What the exercise asks:
Reproduce the following text on Hong Kong's bounties for exiled activists word for word, in full.

Text:
In another sign that Hong Kong is back to normal, the NatSec police issue arrest warrants – each with a million-dollar bounty – for eight activists in exile. Most are working for NGOs or in academia. Kevin Yam, Elmer Yuan Gong-yi, Anna Kwok Fung-yee, Dennis Kwok, Ted Hui, Mung Siu-Tat, Finn Lau and Nathan Law are wanted for such crimes as ‘colluding with foreign forces’. Police notices here. Sample from that for Nathan Law…
Between July 2020 and November 2022, LAW Kwun-chung, through various means including attending hearings, meeting foreign politicians, participating in media interviews, issuing open letters, taking part in petitions and publishing posts or videos on social media, advocated separating the HKSAR from the PRC and requested foreign countries to impose “sanctions” or blockade, or engage in other hostile activities against the PRC and the HKSAR.
A report from the press conference…
Chief Superintendent Steven Li urged the 8 wanted persons to “come back to Hong Kong and surrender” in order to earn deduction of sentences.
“We are absolutely not staging any show or spreading fear,” said Chief Superintendent Steven Li. “We are enforcing law.”
What does ‘absolutely not’ really mean here? For many Hongkongers, at least some of the individuals in the mug shots (apparently taken from HKID cards) are instantly recognizable. And since they are all overseas, the big cash rewards are surely unattainable. Not to say, over-generous, it suggests here…
The bounties posted on each of these activists (1,000,000HKD) is: 10x that of a child rapist >3 times that of a murderer >2x that of an arsonist who killed 17 people
Today’s Standard editorial says the NatSec police have ‘gone psychological’. Partly by putting pressure on dissidents abroad who could now in theory be picked up for extradition if they travel through Beijing-friendly countries, but partly in that it ‘reassures patriotic ears’ that the authorities are resolutely and firmly doing something.

Data:

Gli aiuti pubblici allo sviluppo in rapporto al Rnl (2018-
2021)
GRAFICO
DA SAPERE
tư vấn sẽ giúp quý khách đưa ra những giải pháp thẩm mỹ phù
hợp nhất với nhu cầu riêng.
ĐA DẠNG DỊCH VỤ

...

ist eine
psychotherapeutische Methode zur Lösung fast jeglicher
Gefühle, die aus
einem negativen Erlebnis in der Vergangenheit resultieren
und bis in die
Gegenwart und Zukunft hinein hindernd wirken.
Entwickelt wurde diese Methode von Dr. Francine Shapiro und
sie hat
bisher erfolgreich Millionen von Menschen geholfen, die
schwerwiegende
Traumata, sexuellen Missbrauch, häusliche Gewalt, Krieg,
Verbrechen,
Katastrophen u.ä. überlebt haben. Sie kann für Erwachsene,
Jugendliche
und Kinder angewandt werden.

Exercise output:
In another sign that Hong Kong is back to normal, the NatSec police issue arrest warrants – each with a million-dollar bounty – for eight activists in exile. Most are working for NGOs or in academia. Kevin Yam, Elmer Yuan Gong-yi, Anna Kwok Fung-yee, Dennis Kwok, Ted Hui, Mung Siu-Tat, Finn Lau and Nathan Law are wanted for such crimes as ‘colluding with foreign forces’. Police notices here. Sample from that for Nathan Law…
Between July 2020 and November 2022, LAW Kwun-chung, through various means including attending hearings, meeting foreign politicians, participating in media interviews, issuing open letters, taking part in petitions and publishing posts or videos on social media, advocated separating the HKSAR from the PRC and requested foreign countries to impose “sanctions” or blockade, or engage in other hostile activities against the PRC and the HKSAR.
A report from the press conference…
Chief Superintendent Steven Li urged the 8 wanted persons to “come back to Hong Kong and surrender” in order to earn deduction of sentences.
“We are absolutely not staging any show or spreading fear,” said Chief Superintendent Steven Li. “We are enforcing law.”
What does ‘absolutely not’ really mean here? For many Hongkongers, at least some of the individuals in the mug shots (apparently taken from HKID cards) are instantly recognizable. And since they are all overseas, the big cash rewards are surely unattainable. Not to say, over-generous, it suggests here…
The bounties posted on each of these activists (1,000,000HKD) is: 10x that of a child rapist >3 times that of a murderer >2x that of an arsonist who killed 17 people
Today’s Standard editorial says the NatSec police have ‘gone psychological’. Partly by putting pressure on dissidents abroad who could now in theory be picked up for extradition if they travel through Beijing-friendly countries, but partly in that it ‘reassures patriotic ears’ that the authorities are resolutely and firmly doing something.